● EXERCISE:
Translate this sentence from the article below on the new U.S. tariffs on solar cells and washing machines into French: "Both Samsung Electronics and LG Electronics expressed concern over U.S. tariffs, saying they would hurt U.S. consumers and jobs."

● EXTRACT TO READ:
====
U.S. President Donald Trump's move on Tuesday to tax imported solar cells and washing machines has drawn criticism from political, business and academic communities.
Indian Prime Minister Narendra Modi mounted a defense of globalization at the World Economic Forum in Davos, Switzerland, on Tuesday, urging joint action on climate change and economic cooperation, in a speech some delegates took as a swipe at Trump's "America First" agenda.
Modi, making the forum's first speech by an Indian head of state in more than two decades, did not mention Trump by name but he criticized the rise of protectionism in remarks delivered three days before the U.S. president is expected to address the forum.
"Instead of globalization, the power of protectionism is putting its head up," Modi said. "Their wish is not only to save themselves from globalization, but to change the natural flow of globalization."
China will defend its legitimate interests with other members of the World Trade Organization, the Ministry of Commerce said on Tuesday. It expressed its strong dissatisfaction with the U.S. for enacting such a broad measure that it called an abuse of trade remedies.
The Republic of Korea's Trade Minister Kim Hyunchong also said the new U.S. tariffs violated WHO rules.
"The U.S. has opted for measures that put political considerations ahead of international standards," Kim said. "The (ROK) government will actively respond to the spread of protectionist measures to defend national interests."
The move by Trump enables Washington to impose a 20 percent tariff on the first 1.2 million imported large residential washing machines in the first year, and a 50 percent tariff on additional imports. The tariffs fall to 16 percent and 40 percent, respectively, in the third year.
Both Samsung Electronics and LG Electronics expressed concern over U.S. tariffs, saying they would hurt U.S. consumers and jobs.
Some analysts in Seoul said Trump was stepping up pressure on the Asian ally to rely more on him when dealing with the Democratic Republic of Korea, while gaining leverage in renegotiating a bilateral free trade pact he has previously labeled "horrible".
"Security and trade are linked to each other under Trump," said Choi Won-mog, an international trade law expert at ROK's Ewha University.
Opposition from home
Mexican government also said it regrets the U.S. decision not to exclude it from tariffs on imported washing machines and solar panels, and will "use all available legal resources in response to the decision".
The move, approved by U.S. government on Monday, also received opposition from home.
U.S. solar energy industry has decried the Trump decision as killing U.S. jobs. Many U.S. lawmakers have also voiced their opposition.
Senator John McCain, a Republican from Arizona, tweeted on Tuesday that "Trump admin's new protectionist tariffs nothing more than a tax on consumers".
Lloyd Smucker, a Republican from Pennsylvania, said in a tweet that "this solar tariff decision is misguided".
Ben Sasse, a Republican Senator from Nebraska, said Republicans need to understand that tariffs are a tax on consumers.
"Moms and dads shopping on a budget for a new washing machine will pay for this－not big companies," he said in a statement.
====
(Extracted page text data)
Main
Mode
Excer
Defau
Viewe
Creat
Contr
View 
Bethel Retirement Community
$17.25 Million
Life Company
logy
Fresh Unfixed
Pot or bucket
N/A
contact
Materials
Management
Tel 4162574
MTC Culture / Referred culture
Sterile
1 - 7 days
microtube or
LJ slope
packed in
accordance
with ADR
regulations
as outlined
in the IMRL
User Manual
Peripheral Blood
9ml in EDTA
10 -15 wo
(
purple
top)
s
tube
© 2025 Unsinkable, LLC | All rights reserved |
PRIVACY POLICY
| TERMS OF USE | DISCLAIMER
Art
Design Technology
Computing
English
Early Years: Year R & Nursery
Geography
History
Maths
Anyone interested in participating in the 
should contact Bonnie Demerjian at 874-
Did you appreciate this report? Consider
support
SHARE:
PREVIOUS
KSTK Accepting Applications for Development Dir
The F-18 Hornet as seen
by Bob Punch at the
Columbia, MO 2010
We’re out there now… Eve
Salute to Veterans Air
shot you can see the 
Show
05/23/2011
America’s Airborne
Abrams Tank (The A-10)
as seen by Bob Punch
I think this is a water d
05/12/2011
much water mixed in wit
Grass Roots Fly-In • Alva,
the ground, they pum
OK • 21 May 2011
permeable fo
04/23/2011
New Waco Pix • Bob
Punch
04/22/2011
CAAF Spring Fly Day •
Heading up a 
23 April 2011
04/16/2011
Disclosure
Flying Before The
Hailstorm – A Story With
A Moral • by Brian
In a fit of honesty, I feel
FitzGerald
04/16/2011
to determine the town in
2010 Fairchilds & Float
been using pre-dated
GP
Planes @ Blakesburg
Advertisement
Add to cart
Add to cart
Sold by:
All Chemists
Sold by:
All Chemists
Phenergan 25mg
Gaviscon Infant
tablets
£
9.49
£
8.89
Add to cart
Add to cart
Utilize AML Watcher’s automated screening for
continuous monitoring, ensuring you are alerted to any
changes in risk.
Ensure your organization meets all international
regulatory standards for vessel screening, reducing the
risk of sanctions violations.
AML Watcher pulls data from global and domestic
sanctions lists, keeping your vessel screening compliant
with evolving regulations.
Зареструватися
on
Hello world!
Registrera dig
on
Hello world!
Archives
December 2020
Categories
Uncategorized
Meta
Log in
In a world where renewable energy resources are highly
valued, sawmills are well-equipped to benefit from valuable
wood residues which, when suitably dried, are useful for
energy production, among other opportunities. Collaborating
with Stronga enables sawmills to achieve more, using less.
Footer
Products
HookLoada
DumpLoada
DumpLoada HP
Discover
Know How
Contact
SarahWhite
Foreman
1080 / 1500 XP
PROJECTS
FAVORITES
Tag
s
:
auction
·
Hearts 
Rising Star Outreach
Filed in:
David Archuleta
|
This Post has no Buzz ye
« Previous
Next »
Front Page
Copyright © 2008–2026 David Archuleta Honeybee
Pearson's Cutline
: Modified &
====
● WRITTEN ANSWER:
Samsung Electronics et LG Electronics ont toutes deux exprimé leur inquiétude au sujet des droits de douane américains, affirmant qu'ils nuiraient aux consommateurs et aux emplois américains.